# Stopping the head flipping?



## K9-Design (Jan 18, 2009)

Lana -- I have seen dogs do this and it's because #1 they are terribly unsteady and have no manners at the line (trainer's fault) and #2 their owners are trying really hard to restrain them and the dogs desperately want to get free. You need to change your whole regime at the line. 
If she were mine to mess with I would put her on a pinch collar and a 8-10" tab attached to the pinch collar. First work with her in the yard by yourself. Get her in heel position, hold the tab, with NO TENSION on the collar AT ALL. My guess is she will not be able to sit still for a minute in heel position without being restrained...she has not been obedience trained enough. Anyways, while holding the tab with your left hand, tell her SIT and toss a bumper with your right hand, maybe 10-15 feet. Invariably she is going to go for the bumper before being sent, you are going to give her a BIG correction with the pinch collar and very firmly say NO - SIT and put her back in heel position. Let her fetch the bumper when she will sit still for 1 full second. Repeat this until you can toss the bumper without her going for it before you send her. You can then take this into the field and do EXACTLY the same thing for a mark that is thrown by a gunner.
The key here is she feels NO restraint from the collar while in heel position -- it is her obedience training that keeps her in heel position. She gets a BIG correction from you if she breaks. She learns that stillness gets her the bird and because she is not being physically restrained she will not struggle and flip out to get the bird.


----------



## Bender (Dec 30, 2008)

She will flip even on a loose line, but she's gotten in trouble for it too. We started working on 'no bird' and she will honor without a fuss, so I'm thinking it's her wanting to go NOW instead of waiting. But over the next week we're doing lots of drills on manners so I'm hoping she'll clue in. I think having the bird removed if she breaks will clue her in quite fast that it isn't going to fly with me and she'll figure it out though. I hope! 

Lana


----------



## K9-Design (Jan 18, 2009)

Bender said:


> She will flip even on a loose line, but she's gotten in trouble for it too. We started working on 'no bird' and she will honor without a fuss, so I'm thinking it's her wanting to go NOW instead of waiting. But over the next week we're doing lots of drills on manners so I'm hoping she'll clue in. I think having the bird removed if she breaks will clue her in quite fast that it isn't going to fly with me and she'll figure it out though. I hope!
> 
> Lana


Letting her get all the way to the bird or the area of the fall is a very bad idea. She is not steady so should not be off a tab or slip line -- she should not be allowed to break. If you let her break at this point -- it is the handler's fault. How will she know that the bird is "gone" because she breaks, without her knowing that she shouldn't break? It will take a very long time for her to connect the dots on that one. That should really only be used if a normally steady dog DOES break and the handler cannot stop them on the way out, the bird boys should know to run and pick up the bird. It is a bailout maneuver, not a training method.

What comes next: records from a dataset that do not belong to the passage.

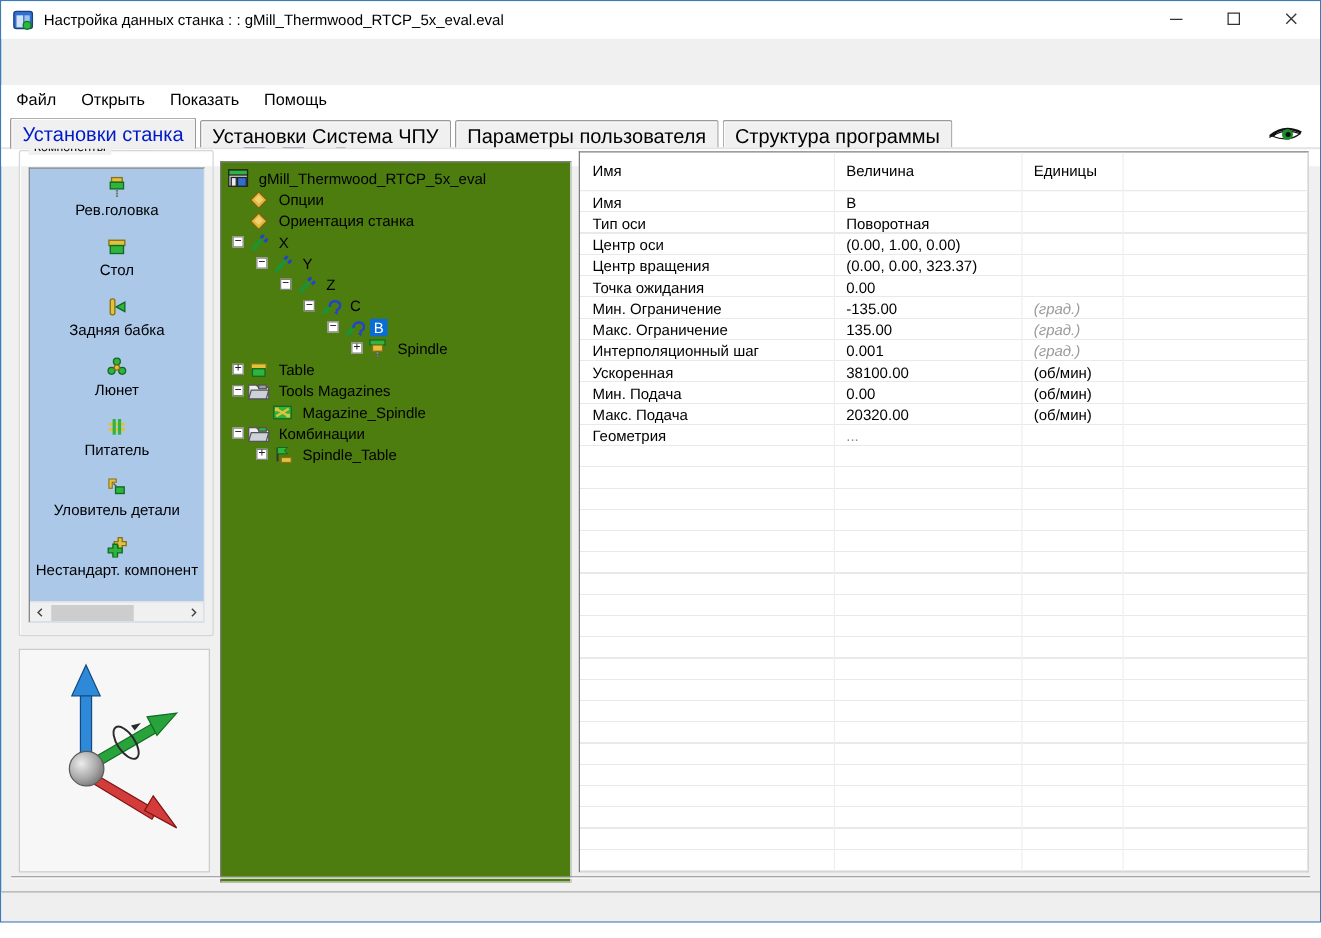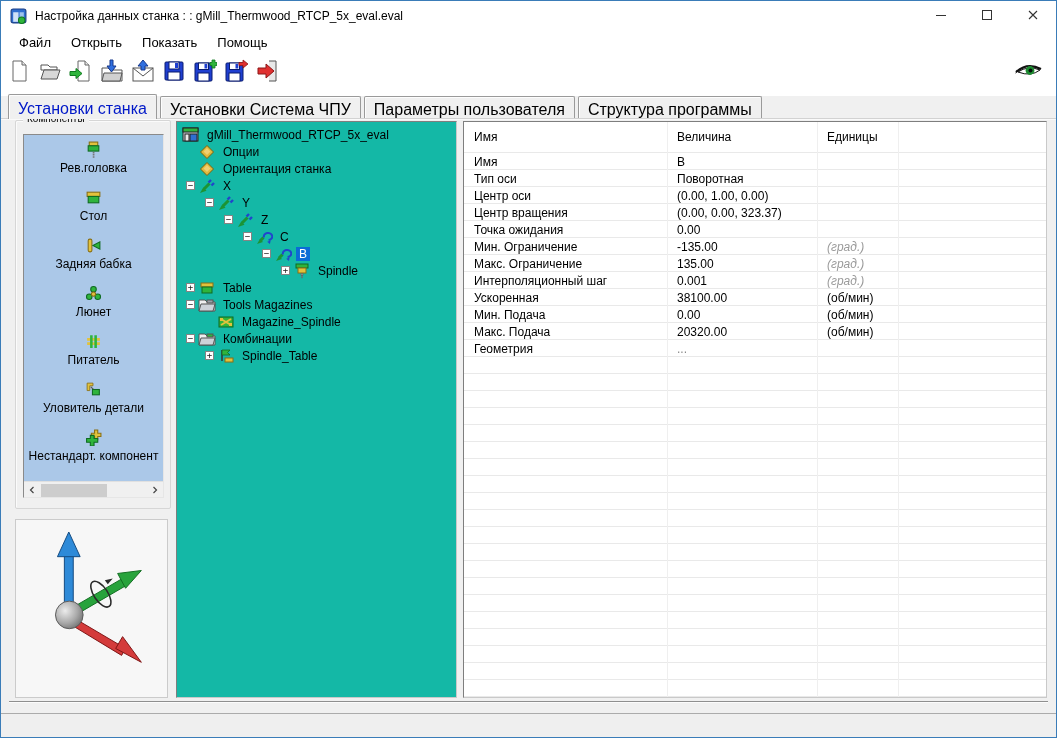--- a/index.html
+++ b/index.html
@@ -19,7 +19,7 @@
   .win-btn svg { width:12px; height:12px; }
 
   
-  .menubar { height:23px; background:#fff; display:flex; align-items:center; padding-left:8px; }
+  .menubar { height:23px; background:#fff; display:flex; align-items:center; padding-left:2px;margin-top:37px; }
   .menu-item { font-size:13px; padding:2px 10px; }
 
   

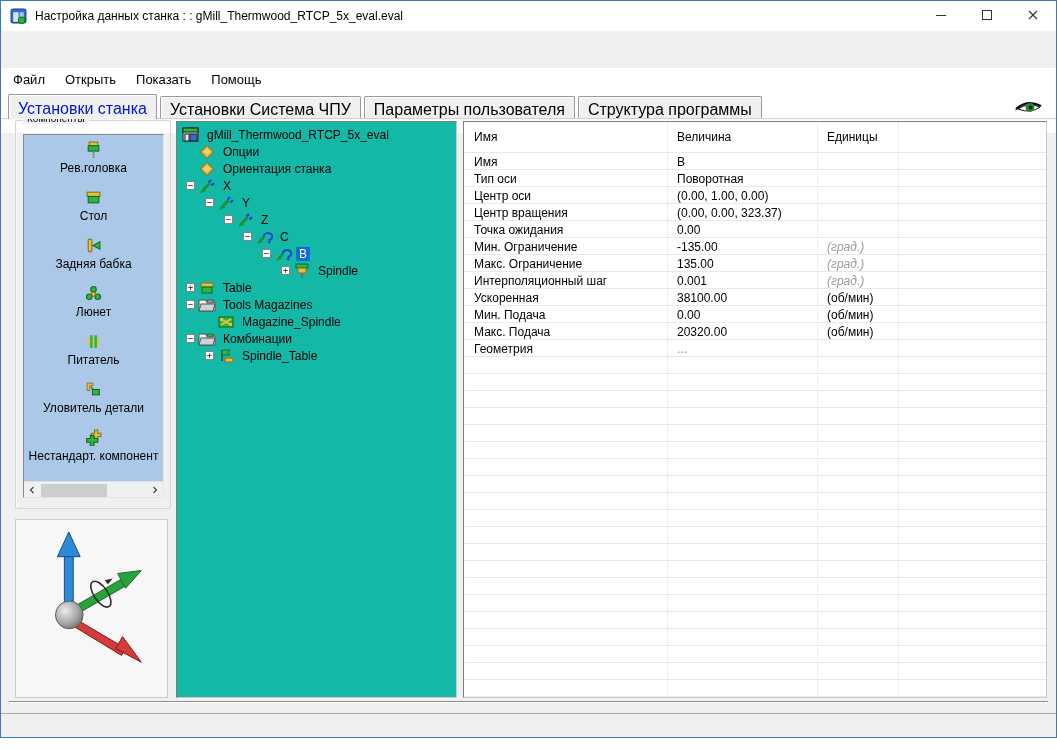--- a/index.html
+++ b/index.html
@@ -59,7 +59,7 @@
   .preview svg { display:block; }
 
   
-  .tree-panel { position:absolute; left:175px; top:120px; width:281px; height:577px; background:#14b8a6;
+  .tree-panel { position:absolute; left:175px; top:128px; width:281px; height:577px; background:#4d7c0f;
                 border:1px solid; border-color:#7e7e7e #c9c9c9 #c9c9c9 #7e7e7e; padding-top:4px; overflow:hidden; }
   .tnode { height:17px; display:flex; align-items:center; font-size:12px; }
   .toggle { width:9px; height:9px; flex:none; border:1px solid #848484; background:#fff; margin-right:3px;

Use a tab and make it very obvious to her that breaking or creeping is not allowed. I would do this rather than a lot of things where she is not allowed to have the bird at all. That is a real quick way to zap a dog's confidence and marking. Clearly she doesn't understand the rules now -- you need to show her what you expect rather than tricking her with "maybe you'll get the bird, maybe you won't."


----------



## IowaGold (Nov 3, 2009)

I would have her in a prong too (I've got my young one in a prong now and wish I had done so early on with Ruby). If she goes nuts, I'd tell her no and take her off the line (bird boy picks up the bird, or you even if you have to put her in the crate or tie her between potential marks). Only ever let her run out to/get the bird when she sits nicely/quietly until sent. In the beginning, don't try to make her sit for any extended amount of time, then gradually increase the time. Heck, I might even treat her like a little puppy for a few throws and send her while the bumper is in the air (wouldn't do that very long...we *are* trying to teach her to be steady). 

I think you *really* need to find someone to throw for you while you are working on this. It's hard to throw the bumper, control the dog, AND be responsible for picking up no-birds. Your bird boys don't have to be good, just willing to take a little direction. Kids would work just fine.


----------